Working lunch loophole ‘isn't enough' to save city centre restaurants

22 October 2020 by
Working lunch loophole ‘isn't enough' to save city centre restaurants

Restaurants and bars in high-tier areas are making the most of a loophole which allows people to have business lunches, but some operators warn it is not enough to sustain trade.

People living in Tier 2 and 3 areas are not allowed to see members of other households indoors, but can meet for lunch if it is for "work purposes".

Culture secretary Oliver Dowden told ITV's Peston yesterday that this was a "conscious choice" by the government to "prioritise people's jobs and livelihoods".

UKHospitality guidance says business meetings are exempt from restrictions at all tier levels.

Large restaurant groups including D&D London, Caprice Holdings, Corbin & King, Gaucho and M Restaurants are among those now accepting business bookings in London, which entered Tier 2 last week.

Victor Garvey, who owns SOLA restaurant in Soho, said: "If you look at the actual legislation as published, it's even clearer - this isn't a loophole, it's there in black and white that business gatherings count as exempt from the restrictions. So, provided guests can assure us that they're booking for legit business reasons, we'll continue to take those bookings unless and until the law changes."

Many central London restaurants rely on work lunches to boost trade during weekdays, but operators have warned the exemption is still not enough to sustain businesses in the face of falling city centre footfall.

Xavier Rousset, owner of the Black Book wine bar in Soho, said: "We welcome the news, but it still isn't enough to make any business viable in the coming weeks. The whole thing is still a slow death for the hospitality industry and as an owner, it is extremely distressing to see your business agonising without being able to do anything."

Corbin & King co-founder Jeremy King said that sales at his West End restaurants, which include the Wolseley and Brasserie Zedel, fell 50% this week after Tier 2 rules came into force. The group is now accepting bookings for work lunches, up to a limit of six people at a time.

In an email to customers on Tuesday, King wrote: "The problem with Tier 2 is that it is the worst of both worlds as we are left in ‘no man's land' with our clientele discouraged to come but no compensatory help from the government.
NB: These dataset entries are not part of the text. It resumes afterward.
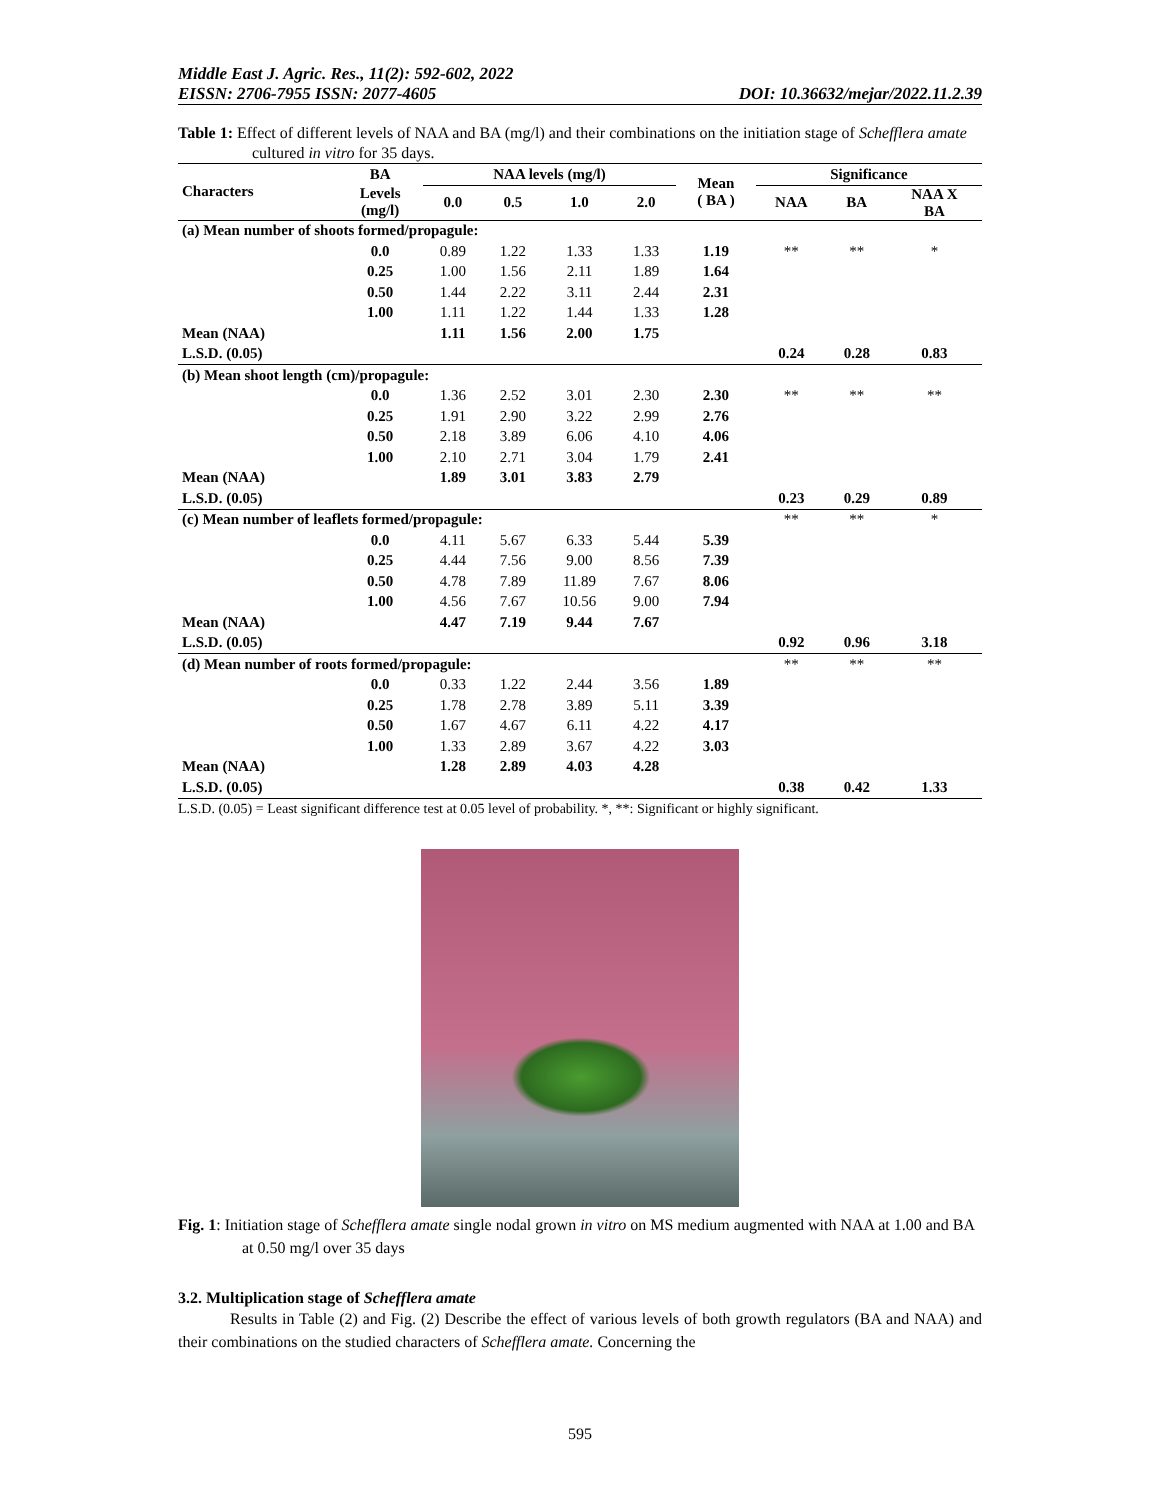Middle East J. Agric. Res., 11(2): 592-602, 2022
EISSN: 2706-7955 ISSN: 2077-4605 DOI: 10.36632/mejar/2022.11.2.39
Table 1: Effect of different levels of NAA and BA (mg/l) and their combinations on the initiation stage of Schefflera amate cultured in vitro for 35 days.
| Characters | BA | NAA levels (mg/l) | | | | Mean ( BA ) | Significance | | |
| --- | --- | --- | --- | --- | --- | --- | --- | --- | --- |
| | Levels (mg/l) | 0.0 | 0.5 | 1.0 | 2.0 | | NAA | BA | NAA X BA |
| (a) Mean number of shoots formed/propagule: | | | | | | | | | |
| | 0.0 | 0.89 | 1.22 | 1.33 | 1.33 | 1.19 | ** | ** | * |
| | 0.25 | 1.00 | 1.56 | 2.11 | 1.89 | 1.64 | | | |
| | 0.50 | 1.44 | 2.22 | 3.11 | 2.44 | 2.31 | | | |
| | 1.00 | 1.11 | 1.22 | 1.44 | 1.33 | 1.28 | | | |
| Mean (NAA) | | 1.11 | 1.56 | 2.00 | 1.75 | | | | |
| L.S.D. (0.05) | | | | | | | 0.24 | 0.28 | 0.83 |
| (b) Mean shoot length (cm)/propagule: | | | | | | | | | |
| | 0.0 | 1.36 | 2.52 | 3.01 | 2.30 | 2.30 | ** | ** | ** |
| | 0.25 | 1.91 | 2.90 | 3.22 | 2.99 | 2.76 | | | |
| | 0.50 | 2.18 | 3.89 | 6.06 | 4.10 | 4.06 | | | |
| | 1.00 | 2.10 | 2.71 | 3.04 | 1.79 | 2.41 | | | |
| Mean (NAA) | | 1.89 | 3.01 | 3.83 | 2.79 | | | | |
| L.S.D. (0.05) | | | | | | | 0.23 | 0.29 | 0.89 |
| (c) Mean number of leaflets formed/propagule: | | | | | | | ** | ** | * |
| | 0.0 | 4.11 | 5.67 | 6.33 | 5.44 | 5.39 | | | |
| | 0.25 | 4.44 | 7.56 | 9.00 | 8.56 | 7.39 | | | |
| | 0.50 | 4.78 | 7.89 | 11.89 | 7.67 | 8.06 | | | |
| | 1.00 | 4.56 | 7.67 | 10.56 | 9.00 | 7.94 | | | |
| Mean (NAA) | | 4.47 | 7.19 | 9.44 | 7.67 | | | | |
| L.S.D. (0.05) | | | | | | | 0.92 | 0.96 | 3.18 |
| (d) Mean number of roots formed/propagule: | | | | | | | ** | ** | ** |
| | 0.0 | 0.33 | 1.22 | 2.44 | 3.56 | 1.89 | | | |
| | 0.25 | 1.78 | 2.78 | 3.89 | 5.11 | 3.39 | | | |
| | 0.50 | 1.67 | 4.67 | 6.11 | 4.22 | 4.17 | | | |
| | 1.00 | 1.33 | 2.89 | 3.67 | 4.22 | 3.03 | | | |
| Mean (NAA) | | 1.28 | 2.89 | 4.03 | 4.28 | | | | |
| L.S.D. (0.05) | | | | | | | 0.38 | 0.42 | 1.33 |
L.S.D. (0.05) = Least significant difference test at 0.05 level of probability. *, **: Significant or highly significant.
Fig. 1: Initiation stage of Schefflera amate single nodal grown in vitro on MS medium augmented with NAA at 1.00 and BA at 0.50 mg/l over 35 days
3.2. Multiplication stage of Schefflera amate
Results in Table (2) and Fig. (2) Describe the effect of various levels of both growth regulators (BA and NAA) and their combinations on the studied characters of Schefflera amate. Concerning the
595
"What will really determine the survival of restaurants is establishing whether the government really cares about us and also admit their mistakes on all the peripheral idiocies that make restaurateuring nigh impossible: curfew, congestion charges, and the congestion inducing street barriers to name a few."
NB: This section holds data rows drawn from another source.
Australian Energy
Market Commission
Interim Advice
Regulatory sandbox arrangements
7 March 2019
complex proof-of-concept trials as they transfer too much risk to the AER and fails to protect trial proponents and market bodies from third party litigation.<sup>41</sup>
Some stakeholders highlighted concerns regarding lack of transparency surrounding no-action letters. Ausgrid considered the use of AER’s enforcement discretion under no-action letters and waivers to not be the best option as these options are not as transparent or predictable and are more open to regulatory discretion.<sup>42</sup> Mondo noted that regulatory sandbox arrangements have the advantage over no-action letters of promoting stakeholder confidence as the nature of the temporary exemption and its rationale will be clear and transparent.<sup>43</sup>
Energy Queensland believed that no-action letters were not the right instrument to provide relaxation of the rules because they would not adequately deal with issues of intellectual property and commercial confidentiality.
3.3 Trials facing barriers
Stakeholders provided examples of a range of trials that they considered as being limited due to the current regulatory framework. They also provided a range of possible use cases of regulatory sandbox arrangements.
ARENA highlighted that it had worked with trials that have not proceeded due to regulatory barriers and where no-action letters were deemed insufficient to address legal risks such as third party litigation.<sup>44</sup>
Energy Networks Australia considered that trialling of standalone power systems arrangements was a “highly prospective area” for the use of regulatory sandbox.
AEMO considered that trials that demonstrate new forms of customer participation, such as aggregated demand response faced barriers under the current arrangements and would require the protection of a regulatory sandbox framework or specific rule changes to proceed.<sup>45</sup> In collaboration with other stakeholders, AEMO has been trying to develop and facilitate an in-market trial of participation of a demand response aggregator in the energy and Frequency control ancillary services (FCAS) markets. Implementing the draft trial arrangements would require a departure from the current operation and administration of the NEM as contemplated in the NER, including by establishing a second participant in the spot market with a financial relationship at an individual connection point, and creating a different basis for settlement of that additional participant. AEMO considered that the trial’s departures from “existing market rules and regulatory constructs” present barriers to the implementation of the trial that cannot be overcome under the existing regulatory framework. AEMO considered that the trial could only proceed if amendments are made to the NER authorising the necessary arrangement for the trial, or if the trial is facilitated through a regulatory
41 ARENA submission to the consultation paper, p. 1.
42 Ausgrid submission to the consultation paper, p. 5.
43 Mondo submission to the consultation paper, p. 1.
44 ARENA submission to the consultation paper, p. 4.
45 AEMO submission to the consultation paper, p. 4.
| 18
When contacted by The Caterer to clarify the rules around business lunches a Cabinet Office spokesperson pointed to guidance which states: "There are exemptions [to the tier rules] where people from different households can gather in indoor settings that are open, which includes for work purposes."

The changing restrictions have created confusion over how different rules should be enforced. The Metropolitan Police yesterday withdrew a letter suggesting pubs request photo ID to check if customers were from the same household, denying that it was official policy.